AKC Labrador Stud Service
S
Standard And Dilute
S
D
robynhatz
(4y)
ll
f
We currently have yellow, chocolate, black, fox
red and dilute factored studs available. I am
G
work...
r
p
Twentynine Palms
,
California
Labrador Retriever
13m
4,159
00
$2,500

▶ **Work to complete**: Reproduce all the data precisely, word for word.

▶ **Expected output**:
AKC Labrador Stud Service
S
Standard And Dilute
S
D
robynhatz
(4y)
ll
f
We currently have yellow, chocolate, black, fox
red and dilute factored studs available. I am
G
work...
r
p
Twentynine Palms
,
California
Labrador Retriever
13m
4,159
00
$2,500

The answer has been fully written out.